## Exercise instructions:
Revise the 420 vs 440A comparison from "The principal practical" up to and including "and cutlery applications.", putting "easier processing" in place of "simpler processing".
== Quoted passage ==
420 vs 440A – Composition, Heat Treatment, Properties, and Applications

Introduction

AISI 420 and AISI 440A are martensitic stainless steels commonly considered where a balance of corrosion resistance, hardness, and cost is required. Engineers, procurement managers, and manufacturing planners routinely face a trade-off: lower-alloyed grades that are easier to form and weld versus higher-carbon, higher-chromium grades that achieve greater hardenability and edge retention. Typical decision contexts include cutlery and blade design, valve and pump components, bearing rings, and components requiring localized wear resistance.

The principal practical difference between the two is a trade-off between achievable hardness/wear resistance and retained toughness/service ductility: 440A is formulated to attain higher hardness and wear resistance after heat treatment, while 420 provides relatively better toughness, simpler processing, and improved weldability and formability in many production routes. Because both are martensitic stainless grades, they are often compared for mid-range stainless tool and cutlery applications.

1. Standards and Designations

• 420: Commonly referenced under AISI/ASTM/UNS as AISI 420 (UNS S42000); equivalent grades appear in EN and JIS lists (often under martensitic stainless designations). Classified as martensitic stainless steel.
• 440A: A member of the 440 family (AISI 440A, UNS S44001), also represented in various national standards. Classified as martensitic stainless steel.

Category summary: - 420: Martensitic stainless steel (stainless tool/knife steel). - 440A: Martensitic stainless steel (higher-carbon, higher-chromium stainless tool/knife grade).

2. Chemical Composition and Alloying Strategy

The table below shows typical composition ranges for commercial 420 and 440A grades; ranges vary by standard and supplier. Values are percent by weight.

Element	420 (typical range, wt%)	440A (typical range, wt%)
C	0.15 – 0.40	0.60 – 0.75
Mn	≤ 1.0	≤ 1.0
Si	≤ 1.0	≤ 1.0
P	≤ 0.04	≤ 0.04
S	≤ 0.03	≤ 0.03
Cr	12.0 – 14.0	16.0 – 18.0
Ni	— (usually trace)	— (usually trace)
Mo	— (typically none)	— (typically none)
V	— (typically none)	— (typically none)
Nb / Ti / B / N	trace / not specified	trace / not specified

How alloying affects performance: - Carbon: Primary driver of hardenability and attainable martensitic hardness. Higher carbon (440A) enables higher as-quenched hardness and superior edge retention but at the expense of toughness and weldability. - Chromium: Provides corrosion resistance and contributes to hardenability through carbide formation. 440A’s higher Cr content gives somewhat better passive behavior in many environments. - Mn, Si, trace elements: Influence deoxidation, grain behavior, and hardenability but are secondary compared to C and Cr in these grades.
===
== Data listing ==
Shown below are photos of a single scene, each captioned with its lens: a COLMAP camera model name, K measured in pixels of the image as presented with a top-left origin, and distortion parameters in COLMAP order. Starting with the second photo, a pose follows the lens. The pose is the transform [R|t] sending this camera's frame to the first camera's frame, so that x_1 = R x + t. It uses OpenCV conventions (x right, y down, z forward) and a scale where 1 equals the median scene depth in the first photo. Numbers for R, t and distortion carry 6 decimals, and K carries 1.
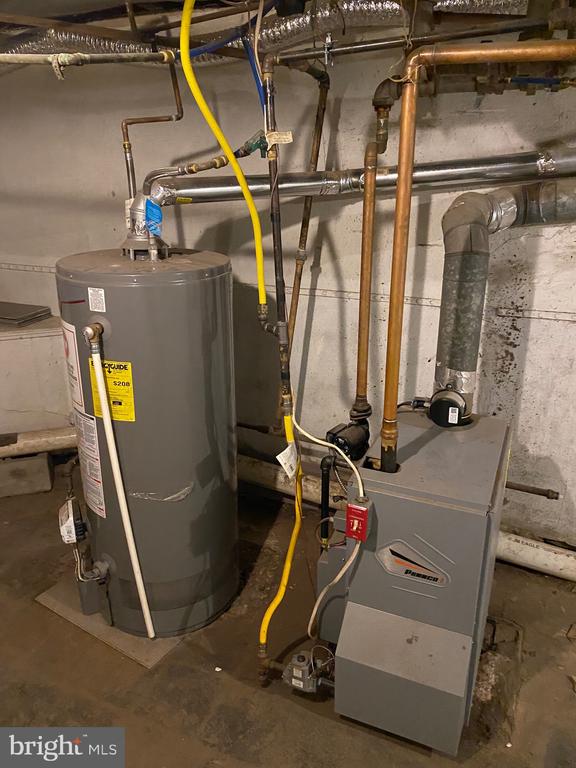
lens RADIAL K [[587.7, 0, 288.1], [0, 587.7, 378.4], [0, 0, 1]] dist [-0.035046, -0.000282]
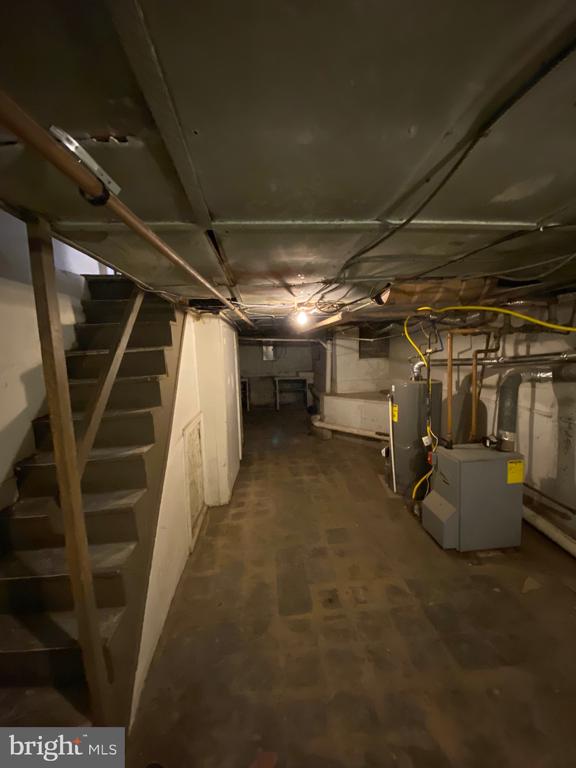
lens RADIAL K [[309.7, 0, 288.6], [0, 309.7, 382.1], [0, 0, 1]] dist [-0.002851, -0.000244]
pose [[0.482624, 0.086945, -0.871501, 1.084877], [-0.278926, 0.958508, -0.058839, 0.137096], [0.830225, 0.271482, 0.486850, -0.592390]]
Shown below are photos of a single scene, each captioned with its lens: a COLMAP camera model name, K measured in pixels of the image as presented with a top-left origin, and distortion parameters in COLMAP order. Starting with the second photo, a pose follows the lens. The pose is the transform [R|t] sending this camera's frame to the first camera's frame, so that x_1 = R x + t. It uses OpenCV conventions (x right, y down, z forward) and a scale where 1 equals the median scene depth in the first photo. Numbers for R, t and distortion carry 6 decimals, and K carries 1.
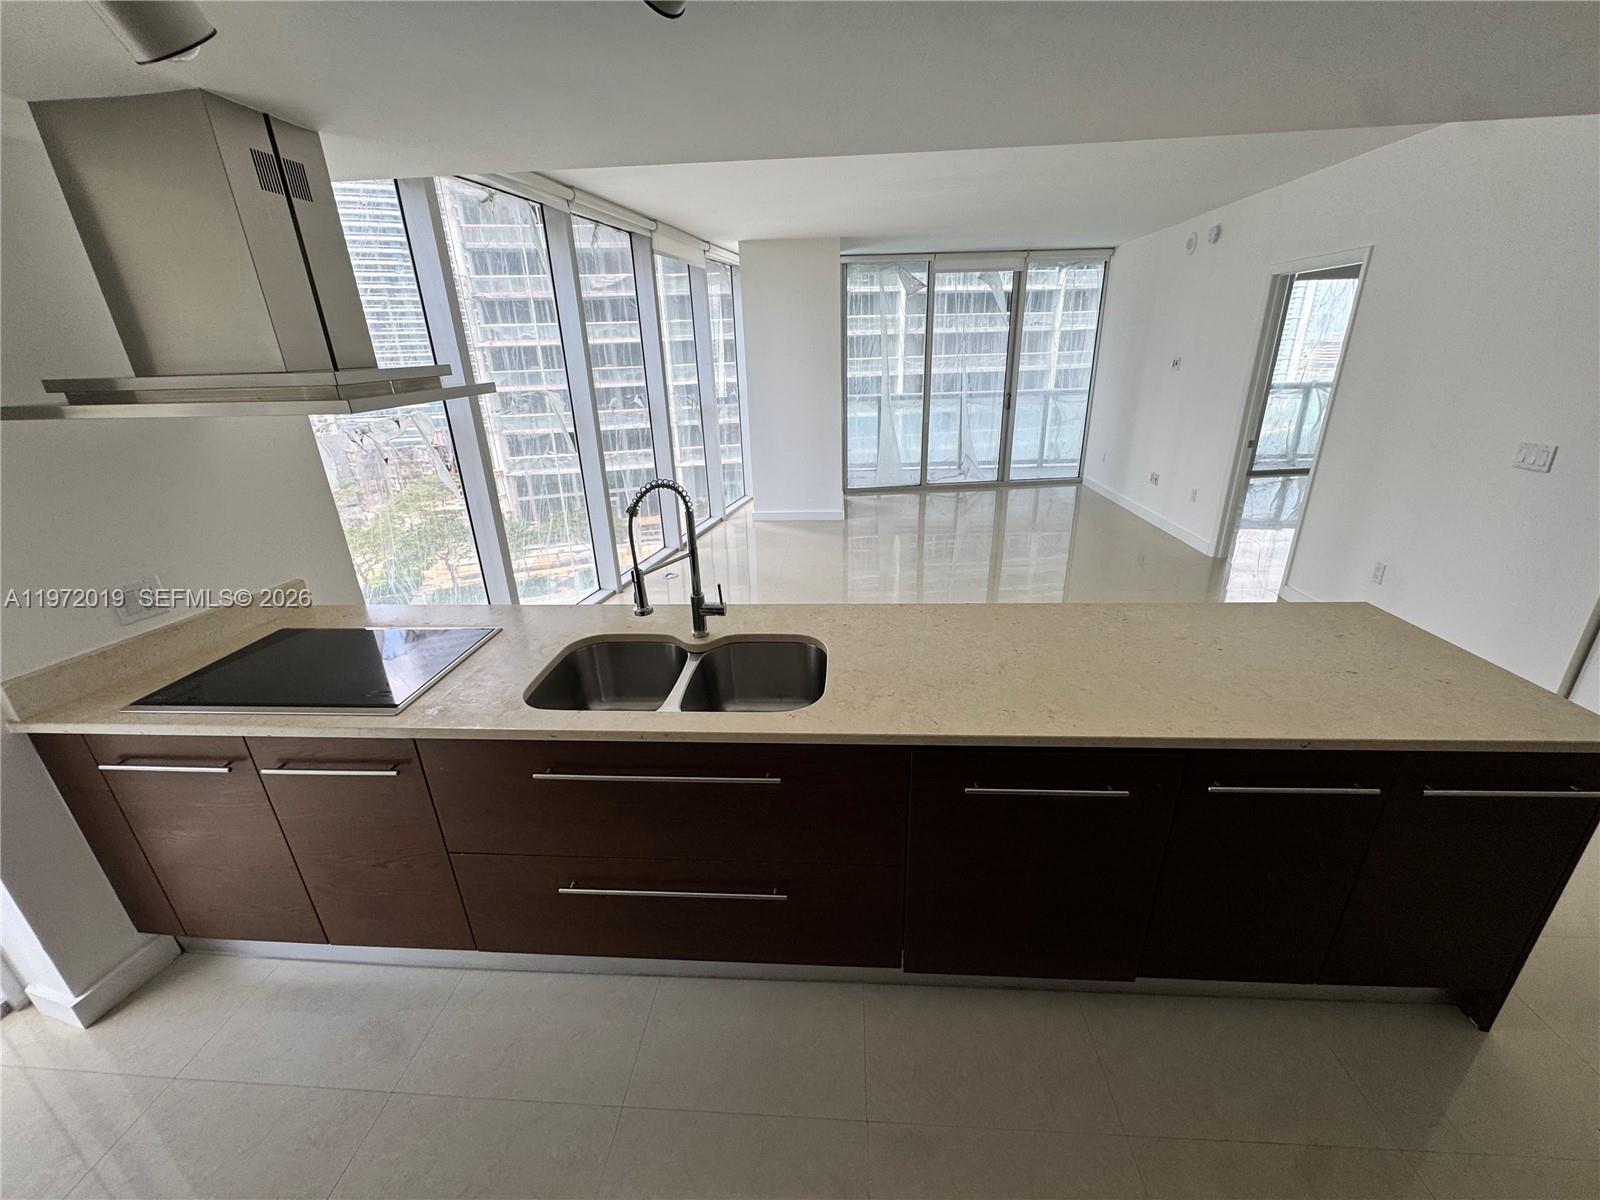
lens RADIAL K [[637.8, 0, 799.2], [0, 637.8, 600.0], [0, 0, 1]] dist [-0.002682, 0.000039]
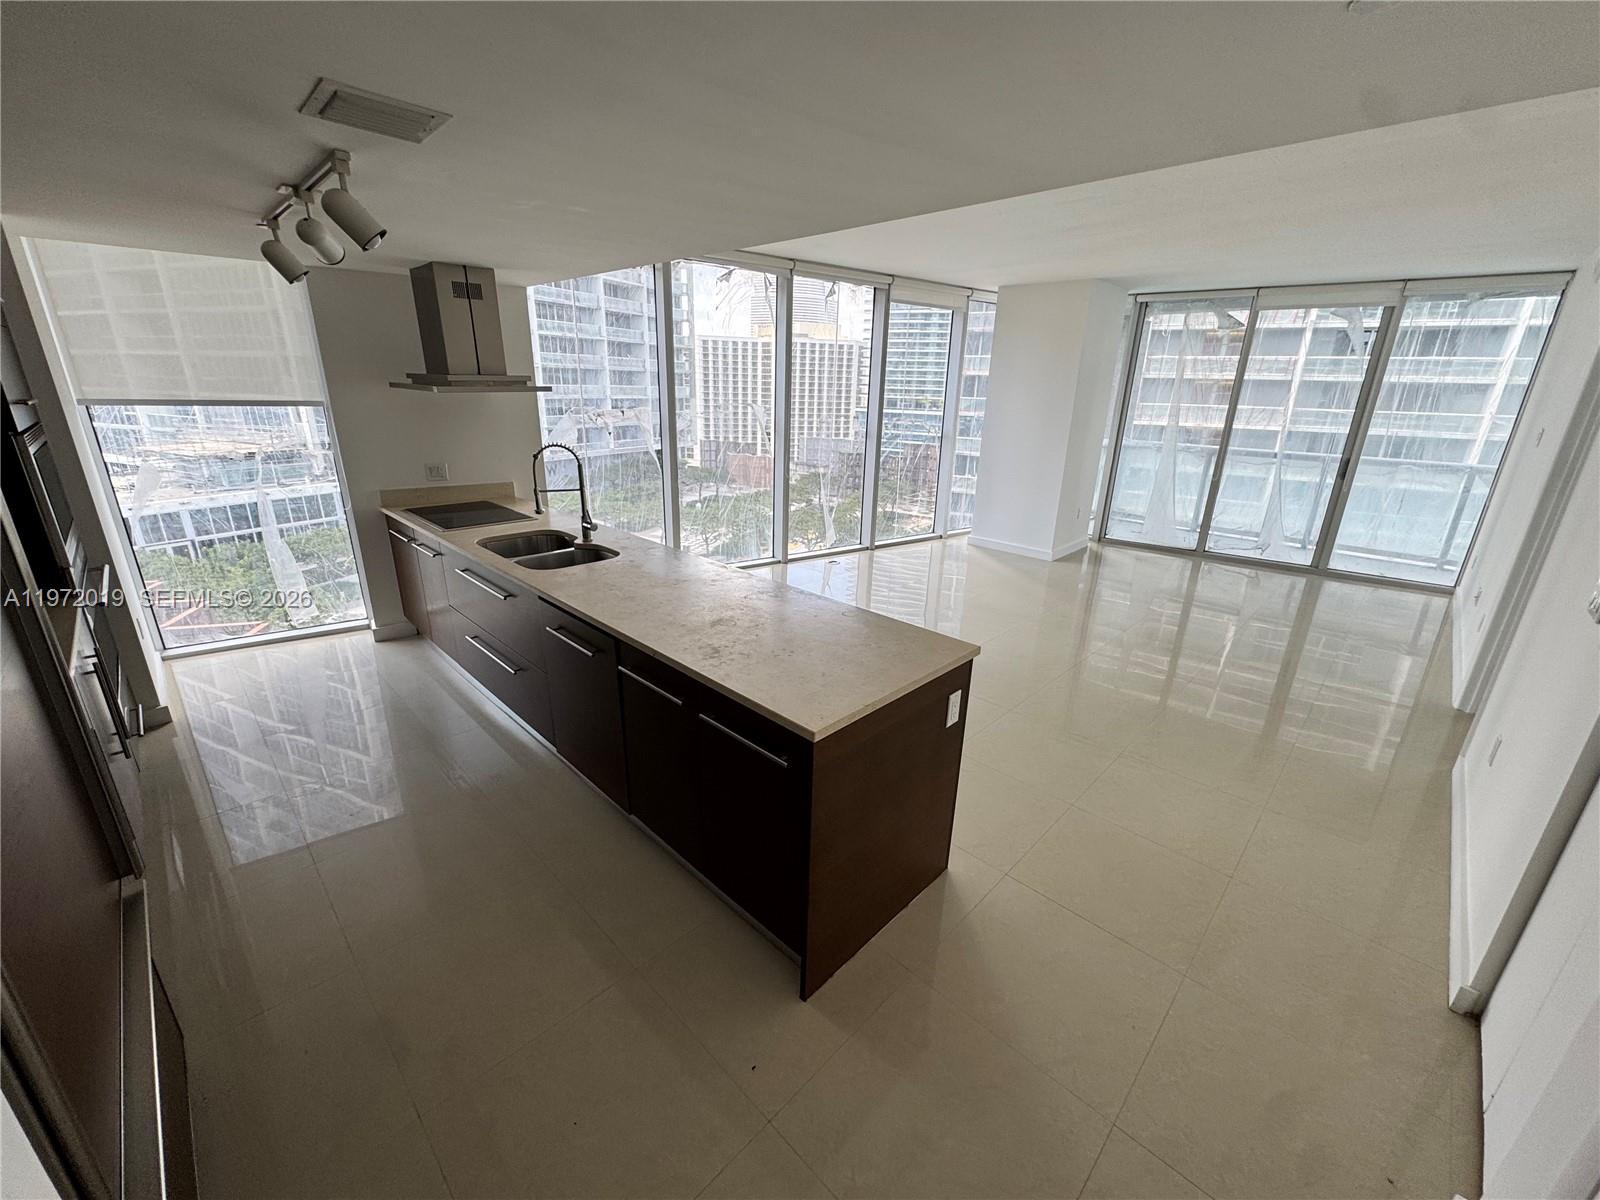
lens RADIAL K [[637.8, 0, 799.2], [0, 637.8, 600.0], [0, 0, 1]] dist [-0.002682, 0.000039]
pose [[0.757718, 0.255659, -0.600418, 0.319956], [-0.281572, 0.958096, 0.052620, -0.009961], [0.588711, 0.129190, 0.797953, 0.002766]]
===
== Data listing ==
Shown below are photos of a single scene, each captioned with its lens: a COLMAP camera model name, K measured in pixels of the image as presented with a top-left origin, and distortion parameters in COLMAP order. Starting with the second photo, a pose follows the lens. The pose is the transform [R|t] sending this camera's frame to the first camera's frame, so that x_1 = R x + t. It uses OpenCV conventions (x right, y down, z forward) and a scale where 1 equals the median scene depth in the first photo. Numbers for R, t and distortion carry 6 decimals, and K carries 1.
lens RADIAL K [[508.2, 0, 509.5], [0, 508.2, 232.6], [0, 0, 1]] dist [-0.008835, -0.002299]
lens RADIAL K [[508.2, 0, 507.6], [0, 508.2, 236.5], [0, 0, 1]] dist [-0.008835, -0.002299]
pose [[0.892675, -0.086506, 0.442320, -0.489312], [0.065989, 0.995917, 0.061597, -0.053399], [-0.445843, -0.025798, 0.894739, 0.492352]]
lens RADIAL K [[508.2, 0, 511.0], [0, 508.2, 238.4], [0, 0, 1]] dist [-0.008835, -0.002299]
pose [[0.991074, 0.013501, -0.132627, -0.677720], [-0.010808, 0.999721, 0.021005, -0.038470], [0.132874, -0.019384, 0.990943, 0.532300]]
===
== Data listing ==
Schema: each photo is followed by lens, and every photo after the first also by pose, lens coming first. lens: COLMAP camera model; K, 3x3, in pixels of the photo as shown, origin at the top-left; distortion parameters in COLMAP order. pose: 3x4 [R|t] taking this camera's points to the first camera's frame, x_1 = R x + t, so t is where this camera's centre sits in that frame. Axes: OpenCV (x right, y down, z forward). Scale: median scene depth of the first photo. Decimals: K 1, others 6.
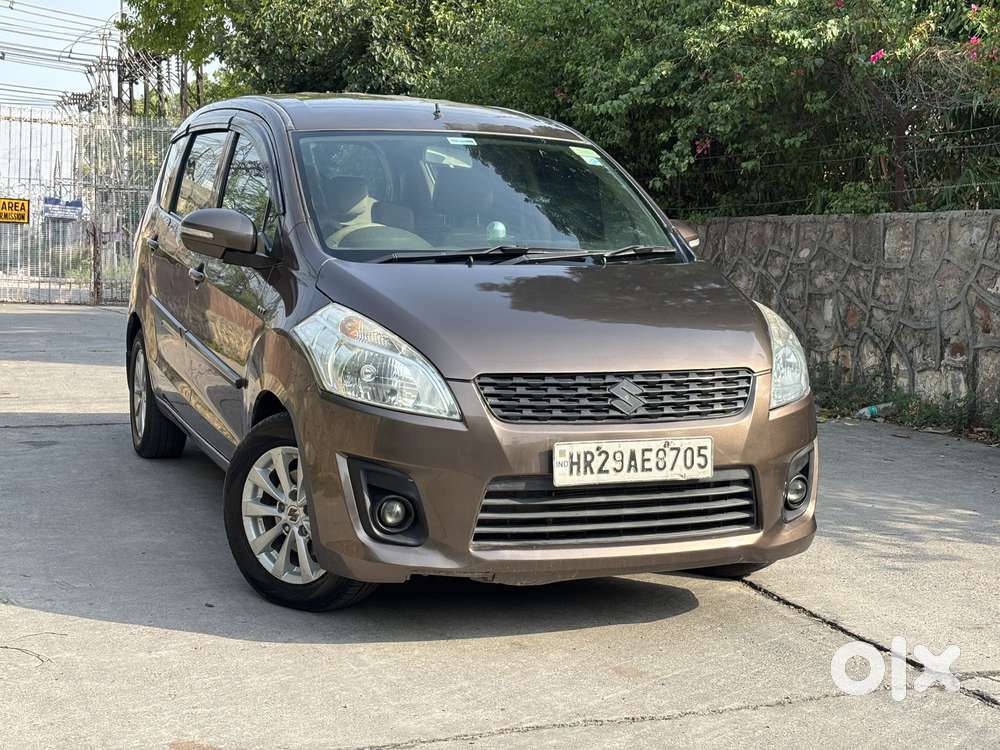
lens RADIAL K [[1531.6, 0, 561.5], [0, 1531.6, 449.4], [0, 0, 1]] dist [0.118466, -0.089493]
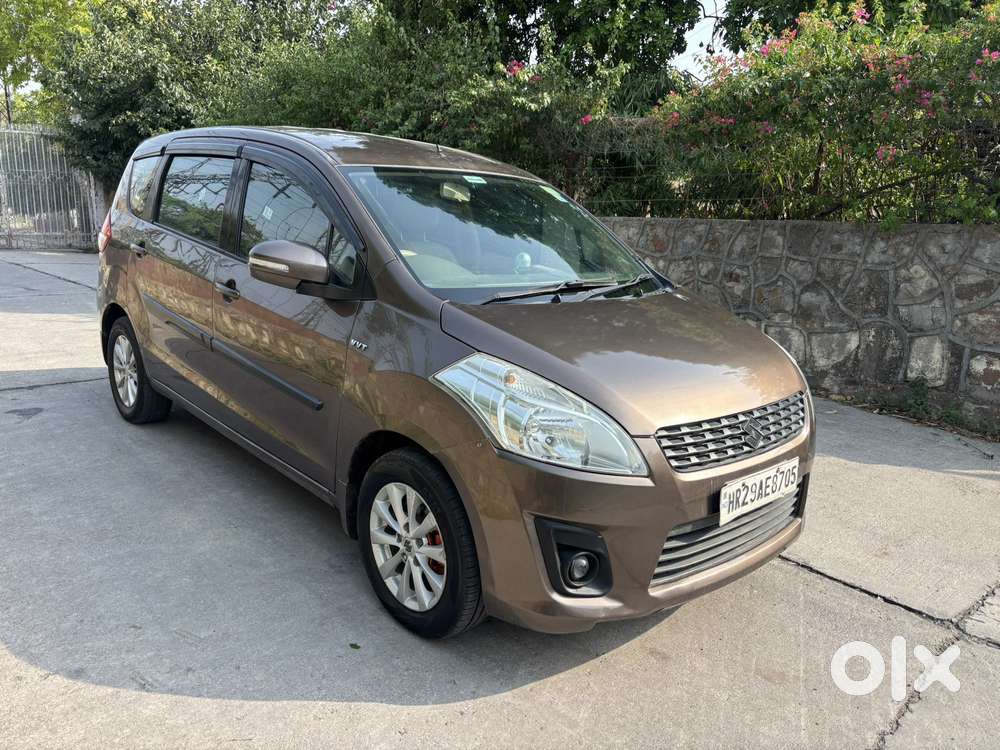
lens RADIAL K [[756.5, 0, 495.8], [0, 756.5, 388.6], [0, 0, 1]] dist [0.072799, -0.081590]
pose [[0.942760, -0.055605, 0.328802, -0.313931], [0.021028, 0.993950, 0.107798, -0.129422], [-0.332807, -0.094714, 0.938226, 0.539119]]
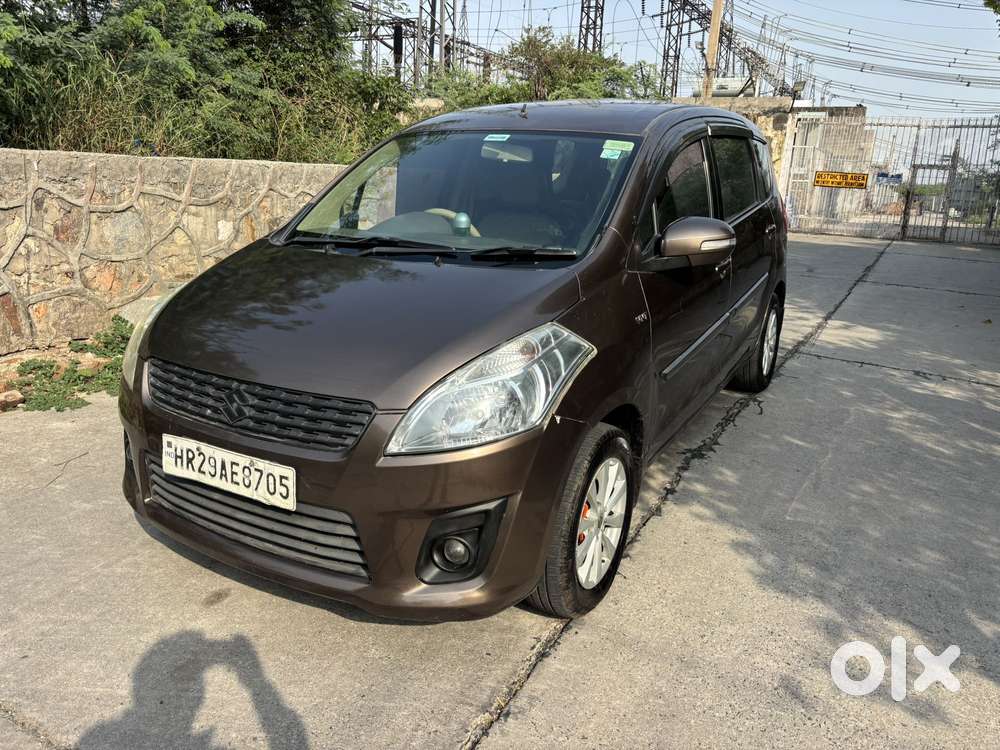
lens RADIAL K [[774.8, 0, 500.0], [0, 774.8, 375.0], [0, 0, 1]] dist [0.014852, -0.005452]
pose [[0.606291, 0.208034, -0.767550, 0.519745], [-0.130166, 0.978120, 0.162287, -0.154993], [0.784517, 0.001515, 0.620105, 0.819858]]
===
## Response area:
The principal practical difference between the two is a trade-off between achievable hardness/wear resistance and retained toughness/service ductility: 440A is formulated to attain higher hardness and wear resistance after heat treatment, while 420 provides relatively better toughness, easier processing, and improved weldability and formability in many production routes. Because both are martensitic stainless grades, they are often compared for mid-range stainless tool and cutlery applications.